[Stored data]
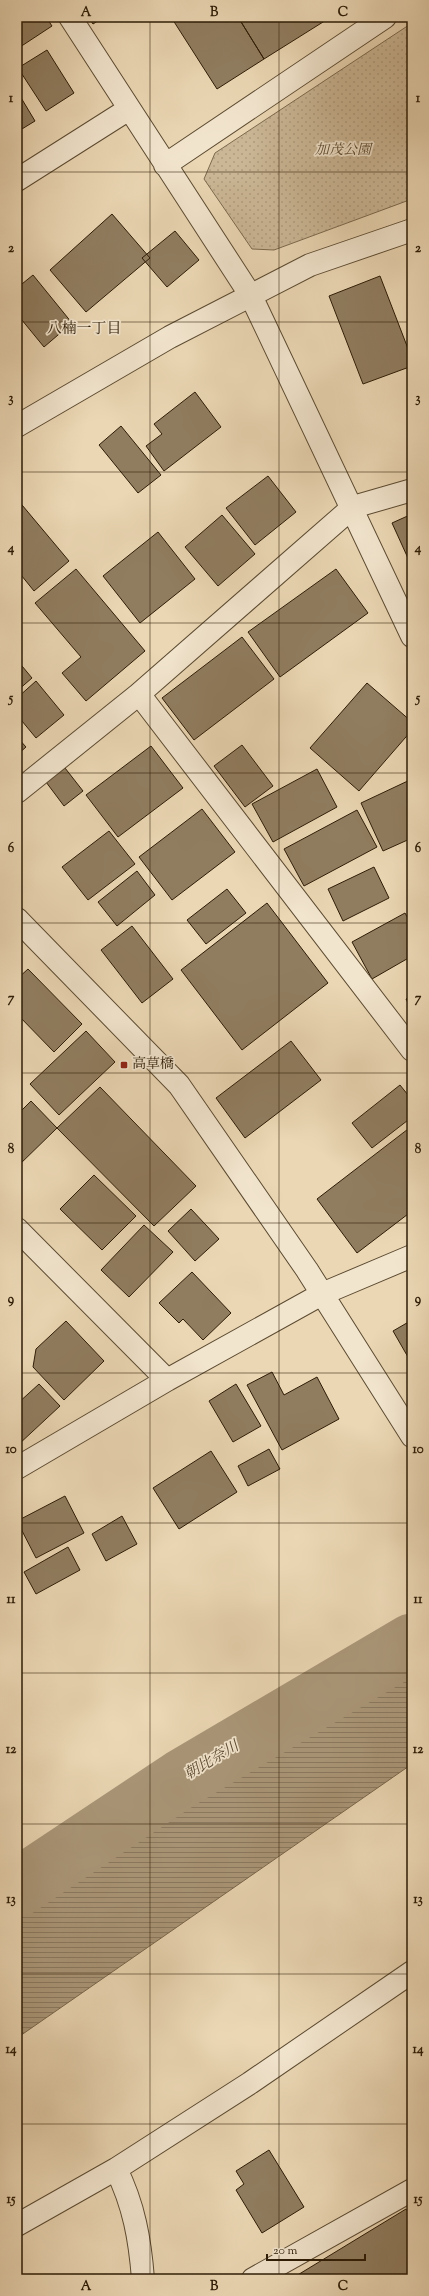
<svg xmlns="http://www.w3.org/2000/svg" width="429" height="2296" viewBox="0 0 429 2296" font-family="'Sorts Mill Goudy','Noto Serif JP',serif">
  <style>
    .park { fill: url(#park-dots); stroke: #7c6a4e }
    .water { fill: url(#water-rules); stroke: #78664b }
    .lines { fill: none; stroke-linecap: round; stroke-linejoin: round }
    .river { stroke: #aa9779; stroke-width: 59 }
    .building { fill: #907d60; stroke: #2d1c06 }
    .minor-casing { stroke: #5c4b32; stroke-width: 24 }
    .tertiary-casing { stroke: #5c4b32; stroke-width: 24 }
    .minor { stroke: #f2e5ce; stroke-width: 22 }
    .tertiary { stroke: #f2e5ce; stroke-width: 22 }
    .grid { fill: none; stroke: #2d1c06; stroke-width: 1; stroke-opacity: 0.55 }
    .poi-dot { fill: #8f2418; stroke: #f2e5ce; stroke-width: 1.5 }
    .labels { text-anchor: middle; dominant-baseline: central; stroke-width: 3.5; stroke-linejoin: round; paint-order: stroke }
    .park-label { font-size: 14px; font-style: italic; fill: #5c4a31; stroke: #f2e5ce }
    .poi-label { font-size: 14px; fill: #2d1c06; stroke: #f2e5ce; text-anchor: start }
    .neighbourhood-label { font-size: 15px; fill: #2d1c06; stroke: #f2e5ce }
    .water-label { font-size: 15px; font-style: italic; fill: #59472e; stroke: #f2e5ce }
    .neatline { fill: none; stroke: #2d1c06; stroke-width: 1.5 }
    .grid-label { font-size: 13px; text-anchor: middle; font-weight: bold; fill: #2d1c06 }
  </style>
  <defs>
    <pattern id="park-dots" width="8" height="8" patternUnits="userSpaceOnUse"><rect width="8" height="8" fill="#cbb796"/><path d="M2 2h.1M6 6h.1" fill="none" stroke="#af9d80" stroke-width="1.8" stroke-linecap="round"/></pattern>
    <pattern id="water-rules" width="6" height="5" patternUnits="userSpaceOnUse"><rect width="6" height="5" fill="#aa9779"/><path d="M0 2.5h6" fill="none" stroke="#8b7a61"/></pattern>
  </defs>
  <rect width="100%" height="100%" fill="#ebd7b4"/>
  <filter id="stains"><feTurbulence type="fractalNoise" baseFrequency=".005" numOctaves="4"/><feColorMatrix values="0 0 0 0 .2 0 0 0 0 .09 0 0 0 0 .02 0 0 0 .5 -.17"/></filter>
  <radialGradient id="worn" r=".72"><stop offset=".6" stop-color="#630" stop-opacity="0"/><stop offset="1" stop-color="#630" stop-opacity=".3"/></radialGradient>
  <path class="park" d="M412 23V199L274 250 252 249 204 179 215 153Z"/>
  <path class="water" d="M412 1630V1764L17 2038V1889Z"/>
  <g class="lines">
    <path class="river" d="M17 1888 181 1779 412 1643"/>
  </g>
  <path class="building" d="M17 17H46L52 26 17 49Z
    M88 17H104L93 24Z
    M171 17H238L264 59 217 89Z
    M238 17H331L264 59Z
    M47 50 74 93 46 111 18 68Z
    M17 91 35 121 17 132Z
    M112 214 150 258 86 312 50 270Z
    M175 231 199 260 167 287 142 258Z
    M33 275 72 323 44 347 17 314V288Z
    M380 276 412 359V366L363 384 329 296Z
    M195 392 221 427 164 471 146 446 162 434 154 424Z
    M121 426 161 475 138 493 99 445Z
    M268 476 296 512 255 545 226 508Z
    M17 499 69 561 34 591 17 570Z
    M412 514V567L392 523Z
    M222 515 255 554 218 586 185 547Z
    M158 532 195 579 140 623 103 576Z
    M76 569 145 651 86 701 62 673 81 657 35 603Z
    M336 569 368 613 280 677 248 632Z
    M242 637 274 679 194 740 162 698Z
    M17 660 32 678 17 691Z
    M36 681 64 715 36 738 17 715V698Z
    M367 683 412 722V730L359 791 310 748Z
    M17 737 26 747 17 755Z
    M242 745 273 786 245 807 214 766Z
    M151 746 183 788 118 837 86 795Z
    M65 768 83 791 64 806 46 782Z
    M317 769 337 807 273 842 252 804Z
    M412 779V838L383 851 361 803Z
    M202 809 235 852 172 900 139 857Z
    M357 810 377 847 304 886 284 849Z
    M109 831 135 864 88 900 62 867Z
    M374 867 389 898 343 921 328 889Z
    M137 871 155 895 117 926 98 902Z
    M227 889 246 913 206 944 187 920Z
    M267 903 328 983 242 1050 181 970Z
    M405 913 412 926V956L372 979 352 942Z
    M132 926 173 979 142 1003 101 950Z
    M28 969 82 1024 54 1052 17 1014V979Z
    M412 996V1011L406 999Z
    M86 1031 115 1062 59 1115 30 1084Z
    M291 1041 321 1080 245 1138 216 1098Z
    M400 1085 412 1100V1117L372 1148 352 1123Z
    M100 1087 196 1186 154 1226 57 1128Z
    M31 1101 57 1128 17 1167V1115Z
    M412 1126V1211L357 1253 317 1199Z
    M94 1175 136 1216 102 1250 60 1209Z
    M191 1209 219 1239 195 1261 168 1231Z
    M144 1225 173 1252 129 1297 101 1270Z
    M192 1272 231 1313 203 1340 183 1319 179 1323 159 1303Z
    M412 1320V1364L393 1331Z
    M66 1321 104 1361 64 1400 33 1367 36 1349Z
    M272 1372 284 1395 317 1377 339 1419 282 1450 247 1385Z
    M39 1384 60 1406 18 1445 17 1404Z
    M236 1384 261 1426 233 1442 209 1401Z
    M269 1449 280 1469 248 1486 238 1466Z
    M211 1451 237 1492 179 1529 153 1488Z
    M65 1496 84 1533 36 1558 17 1521Z
    M122 1516 137 1544 106 1561 92 1534Z
    M68 1547 80 1570 36 1594 24 1572Z
    M269 2150 304 2207 262 2233 236 2190 244 2184 236 2171Z
    M406 2209 412 2218V2274L404 2279H298L296 2276Z"/>
  <g class="lines">
    <g class="minor-casing">
      <path id="minor" d="M70 17 251 296 412 636
        M165 165 385 17
        M17 180 129 109
        M139 694 412 1050
        M17 792 139 694 353 507 412 490
        M17 919 179 1085 307 1270 412 1436
        M17 1229 167 1380
        M17 1468 167 1380 322 1294 412 1256
        M116 2169C134 2205 140 2240 143 2279
        M17 2225 116 2169 250 2083 412 1972
        M253 2279 412 2190"/>
    </g>
    <g class="tertiary-casing">
      <path id="tertiary" d="M17 426 170 337 310 265 412 230"/>
    </g>
    <use href="#minor" class="minor"/>
    <use href="#tertiary" class="tertiary"/>
  </g>
  <path class="grid" d="M150 17V2279M279 17V2279M17 172H412M17 322H412M17 472H412M17 623H412M17 773H412M17 923H412M17 1073H412M17 1223H412M17 1373H412M17 1523H412M17 1673H412M17 1824H412M17 1974H412M17 2124H412"/>
  <rect class="poi-dot" x="120" y="1061" width="8" height="8" rx="2"/>
  <g class="labels">
    <g class="park-label">
      <text x="343" y="151">加茂公園</text>
    </g>
    <g class="poi-label">
      <text x="132" y="1065">高草橋</text>
    </g>
    <g class="neighbourhood-label">
      <text x="84" y="329">八楠一丁目</text>
    </g>
    <g class="water-label">
      <text transform="translate(212 1761) rotate(-31)">朝比奈川</text>
    </g>
  </g>
  <rect width="429" height="2296" fill="none" stroke="#ebd7b4" stroke-width="44"/>
  <path d="M267 2254v6h98v-6" fill="none" stroke="#2d1c06" stroke-width="2"/>
  <text x="273" y="2254" font-size="12" fill="#2d1c06" stroke="#f2e5ce" stroke-width="3" paint-order="stroke">20 m</text>
  <rect x="22" y="22" width="385" height="2252" class="neatline"/>
  <g class="grid-label">
    <text x="86" y="16">A</text>
    <text x="214" y="16">B</text>
    <text x="343" y="16">C</text>
    <text x="11" y="102">1</text>
    <text x="418" y="102">1</text>
    <text x="11" y="252">2</text>
    <text x="418" y="252">2</text>
    <text x="11" y="402">3</text>
    <text x="418" y="402">3</text>
    <text x="11" y="552">4</text>
    <text x="418" y="552">4</text>
    <text x="11" y="702">5</text>
    <text x="418" y="702">5</text>
    <text x="11" y="852">6</text>
    <text x="418" y="852">6</text>
    <text x="11" y="1002">7</text>
    <text x="418" y="1002">7</text>
    <text x="11" y="1153">8</text>
    <text x="418" y="1153">8</text>
    <text x="11" y="1303">9</text>
    <text x="418" y="1303">9</text>
    <text x="11" y="1453">10</text>
    <text x="418" y="1453">10</text>
    <text x="11" y="1603">11</text>
    <text x="418" y="1603">11</text>
    <text x="11" y="1753">12</text>
    <text x="418" y="1753">12</text>
    <text x="11" y="1903">13</text>
    <text x="418" y="1903">13</text>
    <text x="11" y="2053">14</text>
    <text x="418" y="2053">14</text>
    <text x="11" y="2203">15</text>
    <text x="418" y="2203">15</text>
    <text x="86" y="2290">A</text>
    <text x="214" y="2290">B</text>
    <text x="343" y="2290">C</text>
  </g>
  <rect width="100%" height="100%" filter="url(#stains)"/>
  <rect width="100%" height="100%" fill="url(#worn)"/>
</svg>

WORK INSTRUCTION:
When a line above includes the word "linecap", please list that line.

TASK ANSWER:
    .lines { fill: none; stroke-linecap: round; stroke-linejoin: round }
    <pattern id="park-dots" width="8" height="8" patternUnits="userSpaceOnUse"><rect width="8" height="8" fill="#cbb796"/><path d="M2 2h.1M6 6h.1" fill="none" stroke="#af9d80" stroke-width="1.8" stroke-linecap="round"/></pattern>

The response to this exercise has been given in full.